Ricardo Canese – Os brasiguaios que estão em um nível popular, que têm alguns poucos hectares de terra, estão integrados com a população paraguaia. Estes apoiam a democracia e o governo constitucional de Fernando Lugo. Com eles não há problema, mas sim com brasiguaios como o senhor Favero, amigos do ditador Alfredo Stroessner, que roubaram com ele, que possuem grandes quantidades de terra, que expulsam não só o camponês paraguaio, mas o pequeno agricultor brasiguaio. Não é uma questão entre brasiguaios e camponeses paraguaios. É uma questão entre os latifundiários, como o senhor Favero e como o senhor (Blas) Riquelme (em cujas terras houve morte de camponeses e policiais que foi o estopim do golpe de estado), que é muito paraguaio, e os camponeses pobres, que são tanto paraguaios como brasiguaios, que são os que estão sofrendo as consequências deste modelo excludente.
Canese é taxativo sobre perseguição de Lugo a brasiguaios: "Totalmente falso" | Foto: Itaipu.gov.py

Sul21 – Costuma-se dizer na imprensa brasileira que o Governo Lugo perseguia os brasiguaios. Como o senhor vê isto?

Ricardo Canese – Totalmente falso. O senhor Favero dizia que o perseguiam. Ele é um conhecido stronista e é ele um dos que levantava isto com outros latifundiários brasiguaios, não são muitos. Favero disse que é preciso que tratar o camponês como “mulher de malandro”, fazendo apologia à violência contra o camponês e contra a mulher. Nenhum juiz da República lhe condenou por esta apologia à violência que está publicada extensamente na imprensa há uns meses. Eles são impunes. Não só não havia perseguição, como conta com toda a proteção do Judiciário e da imprensa. Fernando Lugo não expropriou um só hectare do senhor Favero ou de outro latifundiário. É de inteira falsidade que tenha havido a mais mínima perseguição aos brasiguaios, nem sequer aos proprietários de terra, porque não houve nenhuma expropriação ou confisco de terras.

Sul21 – Por que, então, os latifundiários se incomodavam com o Governo Lugo?

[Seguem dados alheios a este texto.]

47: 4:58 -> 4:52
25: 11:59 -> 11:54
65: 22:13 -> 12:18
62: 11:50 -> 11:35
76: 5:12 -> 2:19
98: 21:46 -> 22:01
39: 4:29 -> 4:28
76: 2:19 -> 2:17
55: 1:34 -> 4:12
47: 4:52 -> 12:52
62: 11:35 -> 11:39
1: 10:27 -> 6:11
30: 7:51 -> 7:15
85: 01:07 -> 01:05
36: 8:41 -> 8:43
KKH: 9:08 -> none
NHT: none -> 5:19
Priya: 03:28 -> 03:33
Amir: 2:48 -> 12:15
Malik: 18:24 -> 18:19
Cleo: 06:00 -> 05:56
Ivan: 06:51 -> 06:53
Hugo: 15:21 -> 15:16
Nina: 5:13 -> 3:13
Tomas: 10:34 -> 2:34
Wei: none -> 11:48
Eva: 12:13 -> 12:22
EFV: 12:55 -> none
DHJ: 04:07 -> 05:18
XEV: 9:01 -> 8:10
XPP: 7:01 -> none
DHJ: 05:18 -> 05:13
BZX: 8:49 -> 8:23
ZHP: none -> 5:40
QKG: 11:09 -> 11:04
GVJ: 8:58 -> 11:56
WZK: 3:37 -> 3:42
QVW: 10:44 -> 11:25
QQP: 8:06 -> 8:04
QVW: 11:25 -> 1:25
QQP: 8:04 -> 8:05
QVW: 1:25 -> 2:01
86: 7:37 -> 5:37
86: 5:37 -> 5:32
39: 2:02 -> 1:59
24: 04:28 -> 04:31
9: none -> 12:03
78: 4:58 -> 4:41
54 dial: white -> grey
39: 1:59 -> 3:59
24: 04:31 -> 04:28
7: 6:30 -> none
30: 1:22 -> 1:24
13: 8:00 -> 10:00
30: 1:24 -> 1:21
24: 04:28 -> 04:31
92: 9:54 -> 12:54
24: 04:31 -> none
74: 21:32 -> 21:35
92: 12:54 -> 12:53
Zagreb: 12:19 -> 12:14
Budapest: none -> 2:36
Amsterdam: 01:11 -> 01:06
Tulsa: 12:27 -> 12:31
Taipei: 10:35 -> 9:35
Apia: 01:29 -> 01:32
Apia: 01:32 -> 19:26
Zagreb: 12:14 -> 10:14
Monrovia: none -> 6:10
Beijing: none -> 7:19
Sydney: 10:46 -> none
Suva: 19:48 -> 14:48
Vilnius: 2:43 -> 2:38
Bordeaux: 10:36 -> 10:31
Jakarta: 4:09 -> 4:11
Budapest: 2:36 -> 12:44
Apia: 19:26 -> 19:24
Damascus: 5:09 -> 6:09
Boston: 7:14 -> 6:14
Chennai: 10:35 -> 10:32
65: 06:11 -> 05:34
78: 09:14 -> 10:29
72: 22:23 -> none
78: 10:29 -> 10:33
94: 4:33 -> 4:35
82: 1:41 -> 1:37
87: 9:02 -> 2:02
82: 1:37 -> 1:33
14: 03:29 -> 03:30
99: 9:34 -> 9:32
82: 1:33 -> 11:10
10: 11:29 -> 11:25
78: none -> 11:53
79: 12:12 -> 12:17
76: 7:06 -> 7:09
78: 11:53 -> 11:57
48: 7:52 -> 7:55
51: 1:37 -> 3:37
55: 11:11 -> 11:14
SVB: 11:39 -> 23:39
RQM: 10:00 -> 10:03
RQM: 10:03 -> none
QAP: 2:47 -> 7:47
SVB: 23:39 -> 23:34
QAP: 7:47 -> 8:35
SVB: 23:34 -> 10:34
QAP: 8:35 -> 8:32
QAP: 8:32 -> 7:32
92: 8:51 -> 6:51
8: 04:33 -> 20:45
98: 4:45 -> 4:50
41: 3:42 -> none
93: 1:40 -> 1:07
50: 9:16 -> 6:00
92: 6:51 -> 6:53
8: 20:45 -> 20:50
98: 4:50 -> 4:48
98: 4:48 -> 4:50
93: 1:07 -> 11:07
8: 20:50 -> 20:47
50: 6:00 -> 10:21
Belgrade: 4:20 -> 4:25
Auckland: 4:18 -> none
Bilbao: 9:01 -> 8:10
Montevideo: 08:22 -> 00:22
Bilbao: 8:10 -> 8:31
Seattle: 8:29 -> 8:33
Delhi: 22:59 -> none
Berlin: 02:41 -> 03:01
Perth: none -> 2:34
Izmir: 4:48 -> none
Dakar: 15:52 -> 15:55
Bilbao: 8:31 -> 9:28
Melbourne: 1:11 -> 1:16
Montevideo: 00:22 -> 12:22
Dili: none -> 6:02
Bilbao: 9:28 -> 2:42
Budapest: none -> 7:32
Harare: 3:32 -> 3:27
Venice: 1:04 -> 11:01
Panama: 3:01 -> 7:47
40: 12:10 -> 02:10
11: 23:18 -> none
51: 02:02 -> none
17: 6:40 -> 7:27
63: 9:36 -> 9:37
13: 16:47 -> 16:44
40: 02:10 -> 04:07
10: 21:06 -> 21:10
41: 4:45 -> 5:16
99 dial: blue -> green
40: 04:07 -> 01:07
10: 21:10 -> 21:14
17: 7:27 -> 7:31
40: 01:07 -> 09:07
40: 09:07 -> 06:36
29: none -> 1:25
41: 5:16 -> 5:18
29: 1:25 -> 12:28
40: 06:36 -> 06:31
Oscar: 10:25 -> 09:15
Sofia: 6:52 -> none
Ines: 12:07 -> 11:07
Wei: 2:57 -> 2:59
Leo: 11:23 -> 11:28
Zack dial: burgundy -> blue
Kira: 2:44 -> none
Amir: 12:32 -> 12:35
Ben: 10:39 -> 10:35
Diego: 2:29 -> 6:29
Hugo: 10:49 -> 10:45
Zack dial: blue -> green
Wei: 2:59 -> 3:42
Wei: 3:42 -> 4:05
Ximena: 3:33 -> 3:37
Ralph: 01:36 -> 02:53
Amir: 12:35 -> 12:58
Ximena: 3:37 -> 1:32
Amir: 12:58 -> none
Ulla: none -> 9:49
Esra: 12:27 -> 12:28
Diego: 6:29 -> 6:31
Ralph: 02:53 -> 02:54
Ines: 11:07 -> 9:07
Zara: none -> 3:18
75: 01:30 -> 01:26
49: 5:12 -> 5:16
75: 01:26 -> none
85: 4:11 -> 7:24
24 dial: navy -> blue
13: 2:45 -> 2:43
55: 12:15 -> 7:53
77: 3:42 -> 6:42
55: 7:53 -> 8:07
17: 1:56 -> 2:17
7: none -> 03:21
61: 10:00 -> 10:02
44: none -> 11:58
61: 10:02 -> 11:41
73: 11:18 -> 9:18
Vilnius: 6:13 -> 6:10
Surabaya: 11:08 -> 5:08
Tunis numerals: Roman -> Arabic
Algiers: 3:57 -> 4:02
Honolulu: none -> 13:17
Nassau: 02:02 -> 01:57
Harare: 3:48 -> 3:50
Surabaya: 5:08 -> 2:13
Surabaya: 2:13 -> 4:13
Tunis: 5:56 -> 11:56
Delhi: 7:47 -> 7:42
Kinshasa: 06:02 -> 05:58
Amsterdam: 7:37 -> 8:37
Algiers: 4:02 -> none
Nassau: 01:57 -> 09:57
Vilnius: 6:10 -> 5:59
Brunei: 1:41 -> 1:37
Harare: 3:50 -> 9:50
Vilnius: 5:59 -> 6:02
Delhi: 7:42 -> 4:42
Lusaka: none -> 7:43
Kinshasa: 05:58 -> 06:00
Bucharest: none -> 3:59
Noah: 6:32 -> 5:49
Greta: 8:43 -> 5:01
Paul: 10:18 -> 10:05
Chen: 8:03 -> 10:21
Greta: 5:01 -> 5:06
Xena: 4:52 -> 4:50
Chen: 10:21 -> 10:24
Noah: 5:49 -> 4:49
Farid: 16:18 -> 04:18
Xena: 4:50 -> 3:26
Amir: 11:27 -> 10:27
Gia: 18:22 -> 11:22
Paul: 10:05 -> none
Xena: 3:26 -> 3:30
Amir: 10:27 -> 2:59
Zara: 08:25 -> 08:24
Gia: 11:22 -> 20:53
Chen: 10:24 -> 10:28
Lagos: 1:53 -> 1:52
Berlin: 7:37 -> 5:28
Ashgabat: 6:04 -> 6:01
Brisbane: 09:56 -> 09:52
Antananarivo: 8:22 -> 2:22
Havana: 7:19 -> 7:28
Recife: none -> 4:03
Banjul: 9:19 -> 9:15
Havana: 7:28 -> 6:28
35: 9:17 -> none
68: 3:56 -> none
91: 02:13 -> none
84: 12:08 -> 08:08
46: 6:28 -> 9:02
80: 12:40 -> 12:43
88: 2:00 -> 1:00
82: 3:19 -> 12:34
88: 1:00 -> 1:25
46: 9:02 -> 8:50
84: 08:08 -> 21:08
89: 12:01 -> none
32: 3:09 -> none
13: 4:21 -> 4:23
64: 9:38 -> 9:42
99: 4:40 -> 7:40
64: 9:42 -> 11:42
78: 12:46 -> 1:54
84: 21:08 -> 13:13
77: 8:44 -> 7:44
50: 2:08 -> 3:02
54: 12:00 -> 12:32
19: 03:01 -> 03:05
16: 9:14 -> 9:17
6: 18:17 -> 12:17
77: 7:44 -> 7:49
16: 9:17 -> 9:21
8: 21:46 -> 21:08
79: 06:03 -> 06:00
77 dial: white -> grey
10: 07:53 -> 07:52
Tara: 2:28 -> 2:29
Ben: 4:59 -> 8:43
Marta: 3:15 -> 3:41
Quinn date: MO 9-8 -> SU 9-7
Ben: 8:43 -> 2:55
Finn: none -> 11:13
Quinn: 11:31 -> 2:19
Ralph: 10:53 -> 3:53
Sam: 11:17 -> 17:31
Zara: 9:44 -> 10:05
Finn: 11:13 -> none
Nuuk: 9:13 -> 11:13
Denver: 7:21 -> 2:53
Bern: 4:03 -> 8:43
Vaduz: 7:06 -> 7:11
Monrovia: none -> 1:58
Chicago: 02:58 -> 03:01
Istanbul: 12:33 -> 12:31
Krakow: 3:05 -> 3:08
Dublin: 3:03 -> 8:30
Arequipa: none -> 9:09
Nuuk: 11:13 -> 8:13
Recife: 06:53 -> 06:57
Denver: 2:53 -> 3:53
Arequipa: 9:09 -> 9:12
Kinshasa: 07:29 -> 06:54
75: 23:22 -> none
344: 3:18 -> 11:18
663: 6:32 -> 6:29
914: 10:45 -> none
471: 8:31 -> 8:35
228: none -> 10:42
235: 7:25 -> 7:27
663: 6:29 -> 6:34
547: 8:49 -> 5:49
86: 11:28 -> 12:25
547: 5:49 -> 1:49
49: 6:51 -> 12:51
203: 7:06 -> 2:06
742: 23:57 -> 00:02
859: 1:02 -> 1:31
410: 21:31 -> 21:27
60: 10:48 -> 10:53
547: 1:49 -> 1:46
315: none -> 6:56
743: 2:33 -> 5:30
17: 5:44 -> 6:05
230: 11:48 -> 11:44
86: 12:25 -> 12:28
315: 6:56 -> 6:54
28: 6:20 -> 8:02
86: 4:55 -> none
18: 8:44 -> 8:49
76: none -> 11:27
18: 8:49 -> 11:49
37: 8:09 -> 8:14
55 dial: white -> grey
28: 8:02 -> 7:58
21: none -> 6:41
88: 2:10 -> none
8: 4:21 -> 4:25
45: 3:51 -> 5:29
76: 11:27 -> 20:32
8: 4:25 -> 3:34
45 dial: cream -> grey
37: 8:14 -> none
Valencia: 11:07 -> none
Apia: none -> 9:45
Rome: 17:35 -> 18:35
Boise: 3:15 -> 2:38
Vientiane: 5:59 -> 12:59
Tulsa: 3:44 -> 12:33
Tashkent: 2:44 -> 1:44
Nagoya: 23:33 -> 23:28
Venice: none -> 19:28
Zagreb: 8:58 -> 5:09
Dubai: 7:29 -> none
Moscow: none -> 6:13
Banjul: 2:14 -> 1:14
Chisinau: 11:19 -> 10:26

Ricardo Canese – Porque queriam seguir ostentando suas terras mal havidas, roubadas; queriam seguir sem pagar imposto, como eu assinalei. O Governo Lugo apresentou uma proposta para que os grandes produtores de soja paguem imposto. Aqui em nosso país, um industrial, um comerciante, uma empresa que presta serviços paga 100 mil vezes mais imposto que um produtor de soja. Então, este foi um dos focos principais. Também o movimento campesino exigiu durante muito tempo a recuperação de terras mal havidas e o Governo Lugo acionou várias vezes a Justiça para que estas terras voltem ao Estado. Os proprietários de terra se opuseram e obtiveram a cumplicidade do Poder Judiciário. Agora, os proprietários de terra tinham o profundo temor de que finalmente pudesse haver uma decisão diferente do Judiciário, ou uma maioria no Congresso que pudesse fazer com que estas terras voltem ao Estado e que a produção de soja tenha que pagar imposto. A nove meses das eleições, a popularidade de Fernando Lugo era alta. Havia uma grande possibilidade de que triunfássemos nas eleições. Então, estas foram as motivações, para justamente manipular, impedir eleições livres e limpas.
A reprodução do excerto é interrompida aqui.